ABOUT THIS TASK
How many lines of the data hold the word "FATIMA"? State the number and nothing else.

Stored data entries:
Start of Block

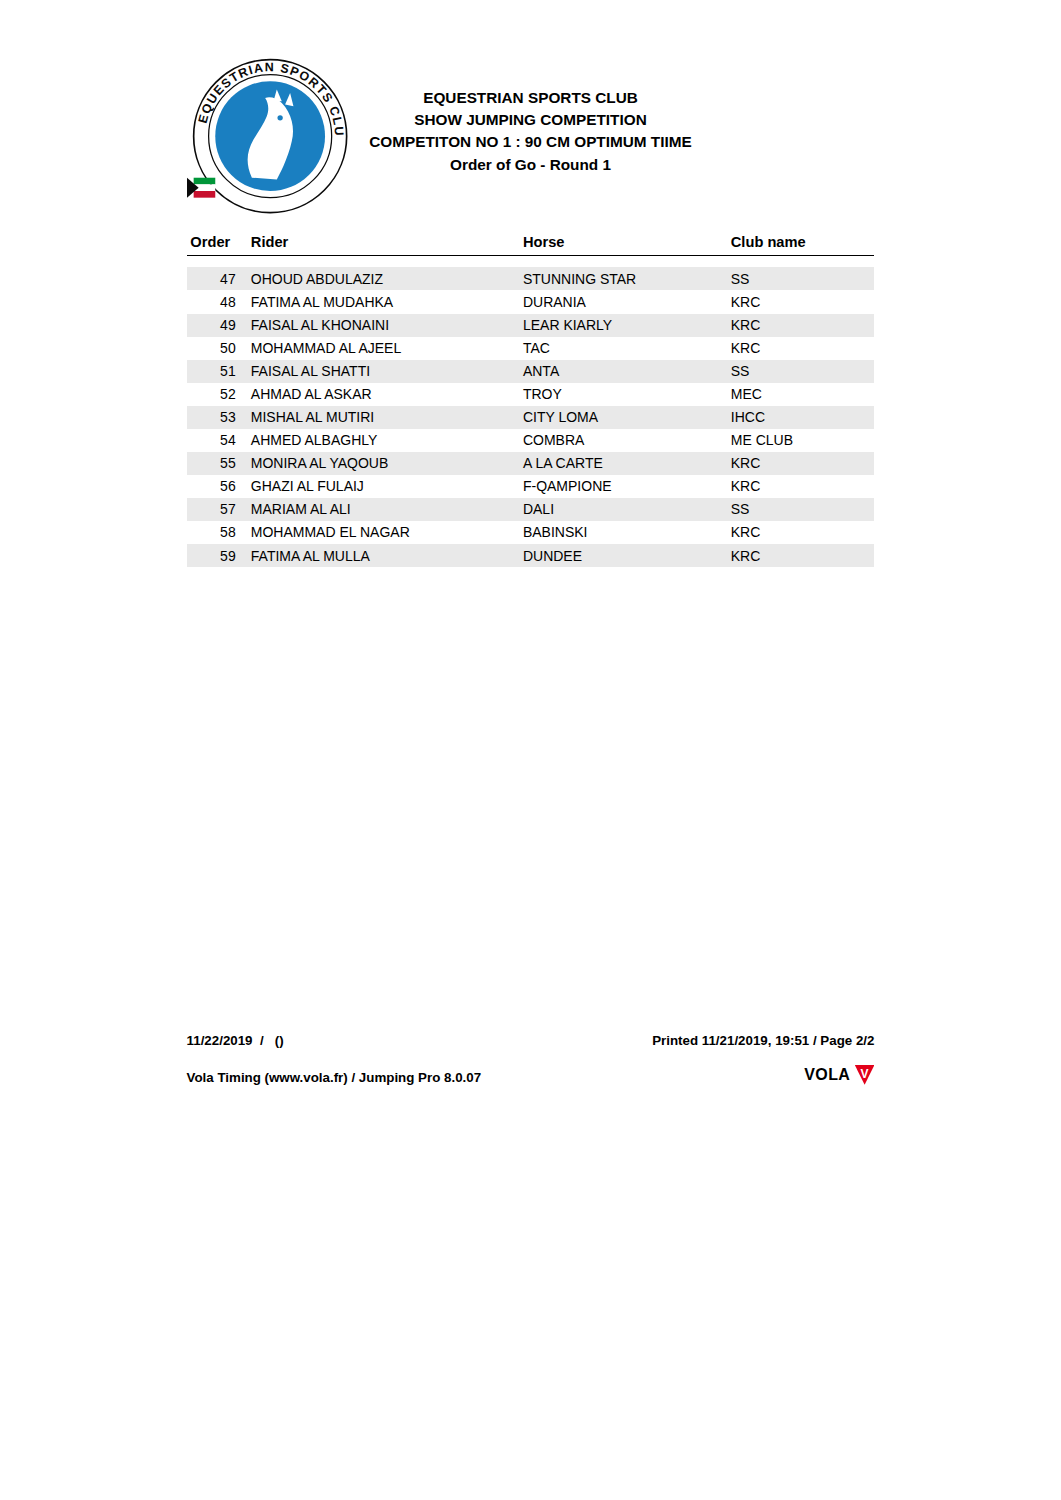EQUESTRIAN SPORTS CLUB
EQUESTRIAN SPORTS CLUB
SHOW JUMPING COMPETITION
COMPETITON NO 1 : 90 CM OPTIMUM TIIME
Order of Go - Round 1
| Order | Rider | Horse | Club name |
| --- | --- | --- | --- |
| 47 | OHOUD ABDULAZIZ | STUNNING STAR | SS |
| 48 | FATIMA AL MUDAHKA | DURANIA | KRC |
| 49 | FAISAL AL KHONAINI | LEAR KIARLY | KRC |
| 50 | MOHAMMAD AL AJEEL | TAC | KRC |
| 51 | FAISAL AL SHATTI | ANTA | SS |
| 52 | AHMAD AL ASKAR | TROY | MEC |
| 53 | MISHAL AL MUTIRI | CITY LOMA | IHCC |
| 54 | AHMED ALBAGHLY | COMBRA | ME CLUB |
| 55 | MONIRA AL YAQOUB | A LA CARTE | KRC |
| 56 | GHAZI AL FULAIJ | F-QAMPIONE | KRC |
| 57 | MARIAM AL ALI | DALI | SS |
| 58 | MOHAMMAD EL NAGAR | BABINSKI | KRC |
| 59 | FATIMA AL MULLA | DUNDEE | KRC |
11/22/2019 / ()
Printed 11/21/2019, 19:51 / Page 2/2
Vola Timing (www.vola.fr) / Jumping Pro 8.0.07
VOLA V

End of Block

SOLUTION
2